Nothing but an exact copy is wanted: the line with "root of tail: (449, 299)" and each line after it in the data below, last line included.

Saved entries

※

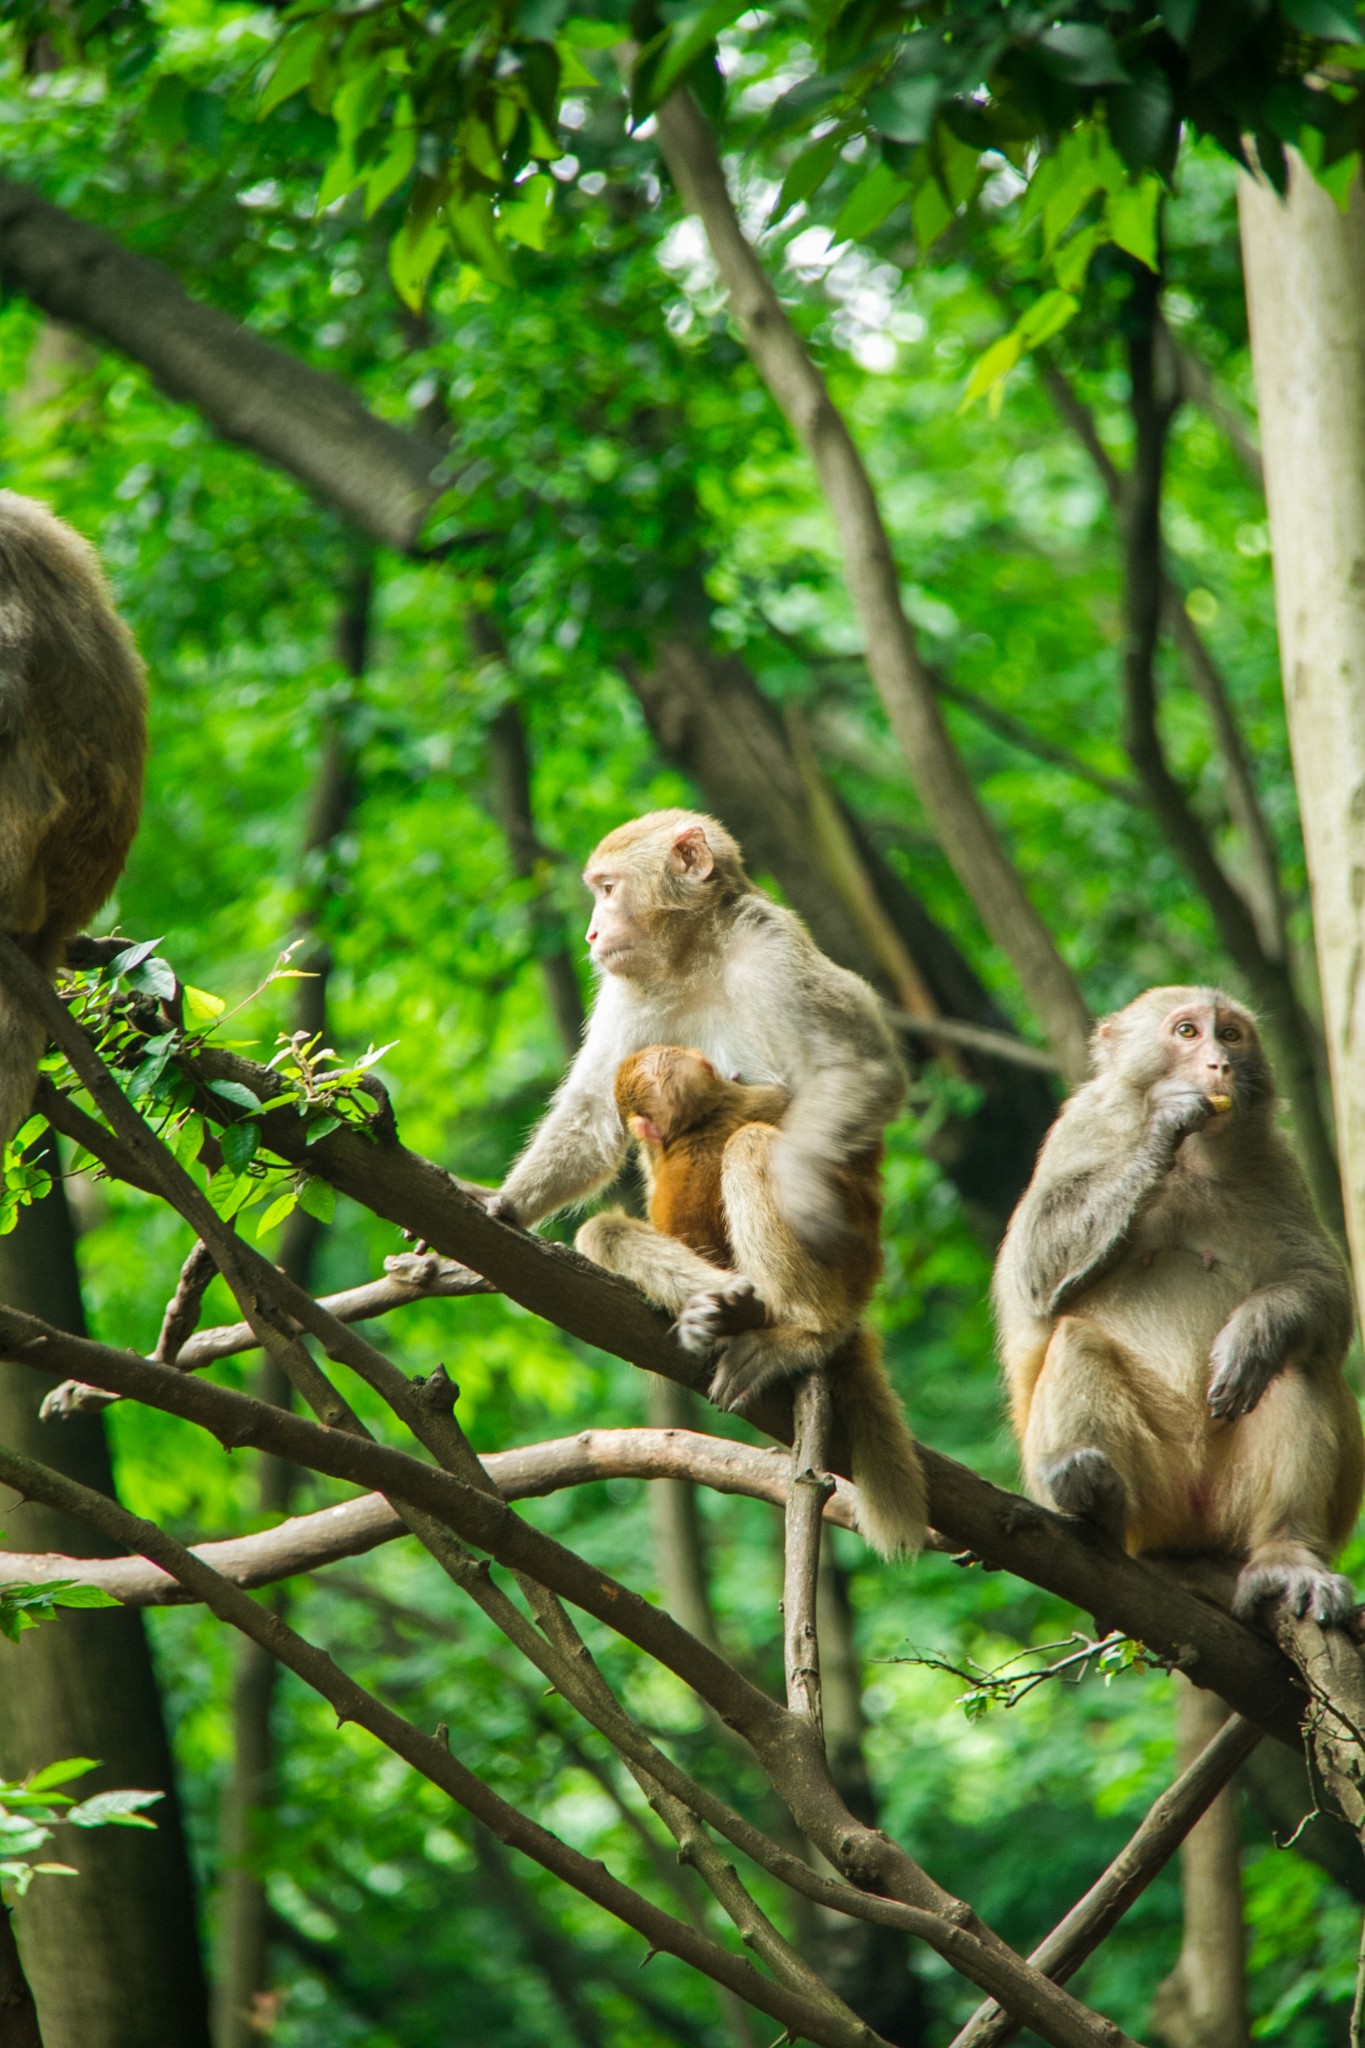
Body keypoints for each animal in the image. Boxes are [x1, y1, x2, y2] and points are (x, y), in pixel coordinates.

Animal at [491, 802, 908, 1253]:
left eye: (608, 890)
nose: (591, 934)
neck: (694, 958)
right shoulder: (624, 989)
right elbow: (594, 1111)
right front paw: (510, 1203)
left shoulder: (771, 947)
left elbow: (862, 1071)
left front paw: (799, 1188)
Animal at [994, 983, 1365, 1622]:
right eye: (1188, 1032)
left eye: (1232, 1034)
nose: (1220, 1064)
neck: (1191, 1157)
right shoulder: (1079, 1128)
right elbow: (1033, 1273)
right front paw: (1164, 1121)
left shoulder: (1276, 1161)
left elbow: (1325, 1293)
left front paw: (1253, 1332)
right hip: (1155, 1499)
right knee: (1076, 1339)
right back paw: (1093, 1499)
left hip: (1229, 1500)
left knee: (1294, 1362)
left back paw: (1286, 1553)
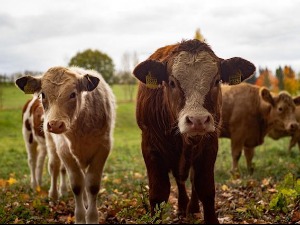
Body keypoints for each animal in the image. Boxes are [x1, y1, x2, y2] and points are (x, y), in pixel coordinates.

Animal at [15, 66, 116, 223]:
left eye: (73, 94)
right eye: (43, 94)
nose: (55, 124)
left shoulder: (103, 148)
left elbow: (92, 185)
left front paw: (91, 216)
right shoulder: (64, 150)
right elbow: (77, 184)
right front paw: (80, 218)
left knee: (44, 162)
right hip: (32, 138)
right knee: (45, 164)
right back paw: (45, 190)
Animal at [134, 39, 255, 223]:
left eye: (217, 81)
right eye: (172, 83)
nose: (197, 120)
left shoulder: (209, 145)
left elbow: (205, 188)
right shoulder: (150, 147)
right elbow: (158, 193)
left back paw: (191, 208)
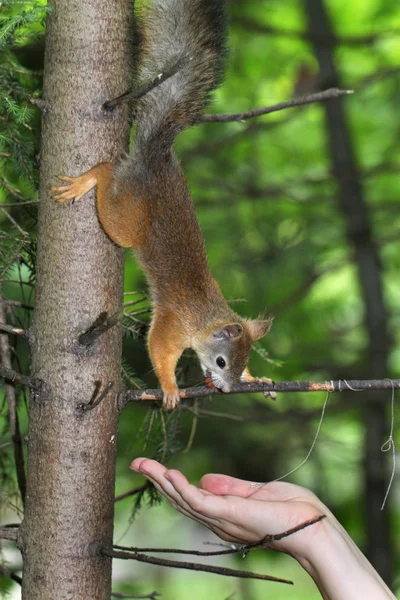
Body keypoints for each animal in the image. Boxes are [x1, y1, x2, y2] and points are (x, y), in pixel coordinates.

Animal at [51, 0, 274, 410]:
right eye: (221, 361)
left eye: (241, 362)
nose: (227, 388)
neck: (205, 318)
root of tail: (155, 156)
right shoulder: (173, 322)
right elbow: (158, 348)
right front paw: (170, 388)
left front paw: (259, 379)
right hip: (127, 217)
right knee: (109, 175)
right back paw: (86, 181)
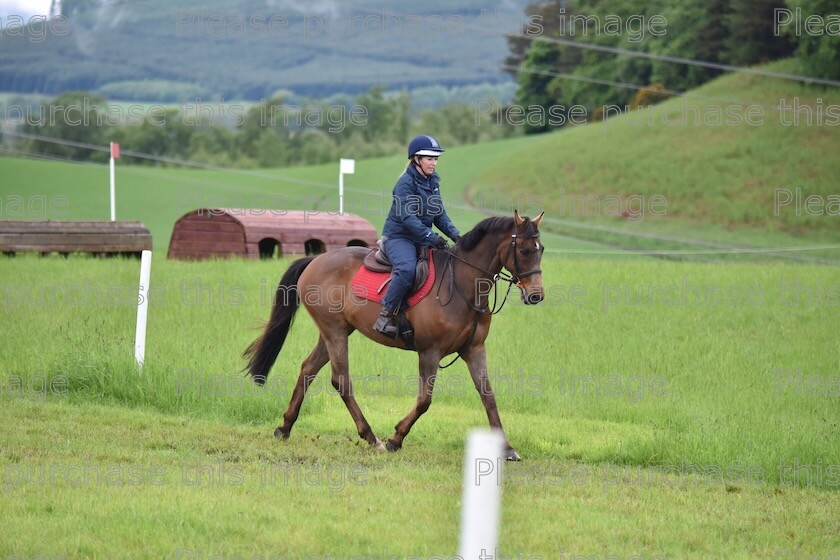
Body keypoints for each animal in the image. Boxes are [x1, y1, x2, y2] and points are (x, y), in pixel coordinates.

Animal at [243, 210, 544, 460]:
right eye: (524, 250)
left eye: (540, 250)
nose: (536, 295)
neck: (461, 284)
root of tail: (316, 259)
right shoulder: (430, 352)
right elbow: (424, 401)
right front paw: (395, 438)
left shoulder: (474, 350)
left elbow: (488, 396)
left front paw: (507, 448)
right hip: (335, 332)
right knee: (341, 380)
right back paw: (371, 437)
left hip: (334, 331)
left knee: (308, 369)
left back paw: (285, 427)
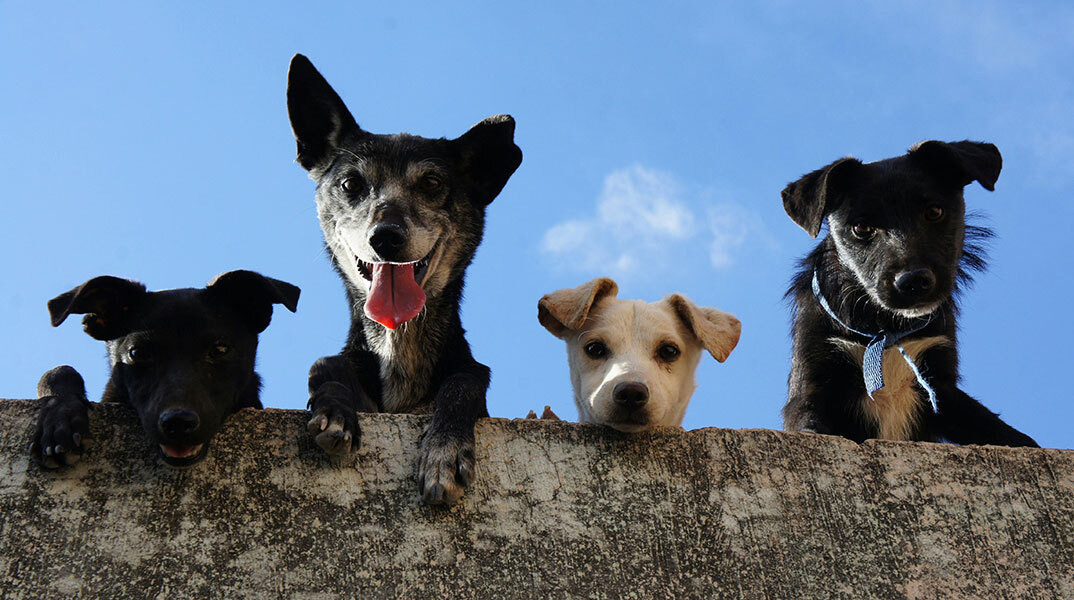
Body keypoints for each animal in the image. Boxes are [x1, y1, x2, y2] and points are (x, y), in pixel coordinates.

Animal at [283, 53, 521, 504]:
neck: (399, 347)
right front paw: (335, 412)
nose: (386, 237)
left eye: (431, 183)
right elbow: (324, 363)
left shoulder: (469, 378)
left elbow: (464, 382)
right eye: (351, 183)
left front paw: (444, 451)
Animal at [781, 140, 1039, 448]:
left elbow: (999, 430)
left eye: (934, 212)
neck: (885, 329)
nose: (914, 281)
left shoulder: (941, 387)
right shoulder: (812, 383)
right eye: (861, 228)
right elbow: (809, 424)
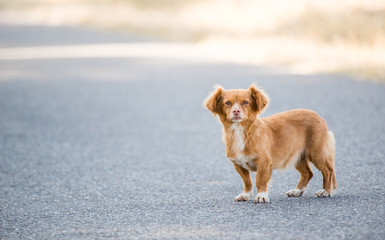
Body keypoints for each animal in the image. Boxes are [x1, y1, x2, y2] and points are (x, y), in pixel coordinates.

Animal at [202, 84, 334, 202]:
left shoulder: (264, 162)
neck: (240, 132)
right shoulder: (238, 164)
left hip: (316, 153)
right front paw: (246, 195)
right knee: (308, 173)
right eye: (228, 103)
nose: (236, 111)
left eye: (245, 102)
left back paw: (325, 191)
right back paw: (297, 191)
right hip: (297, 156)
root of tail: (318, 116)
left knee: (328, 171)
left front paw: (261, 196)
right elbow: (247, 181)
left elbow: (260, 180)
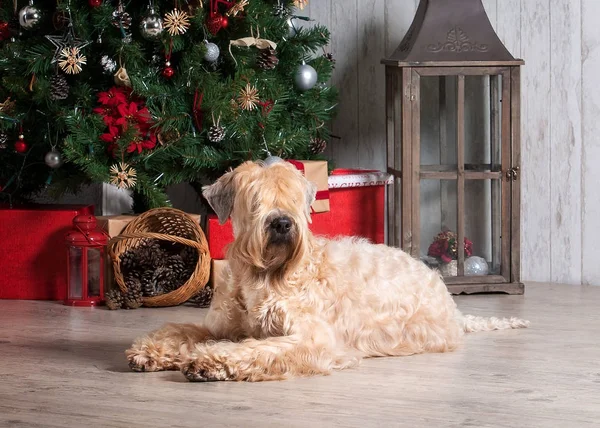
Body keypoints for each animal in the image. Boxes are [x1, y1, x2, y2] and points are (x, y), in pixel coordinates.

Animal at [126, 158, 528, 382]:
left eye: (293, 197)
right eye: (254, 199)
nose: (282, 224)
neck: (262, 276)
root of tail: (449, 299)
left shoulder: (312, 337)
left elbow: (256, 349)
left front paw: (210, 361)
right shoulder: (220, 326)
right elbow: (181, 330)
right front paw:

※

→ Written solution:
root of tail: (449, 299)
left shoulder: (312, 337)
left elbow: (256, 349)
left front paw: (210, 361)
right shoulder: (220, 326)
right elbow: (181, 330)
right front paw:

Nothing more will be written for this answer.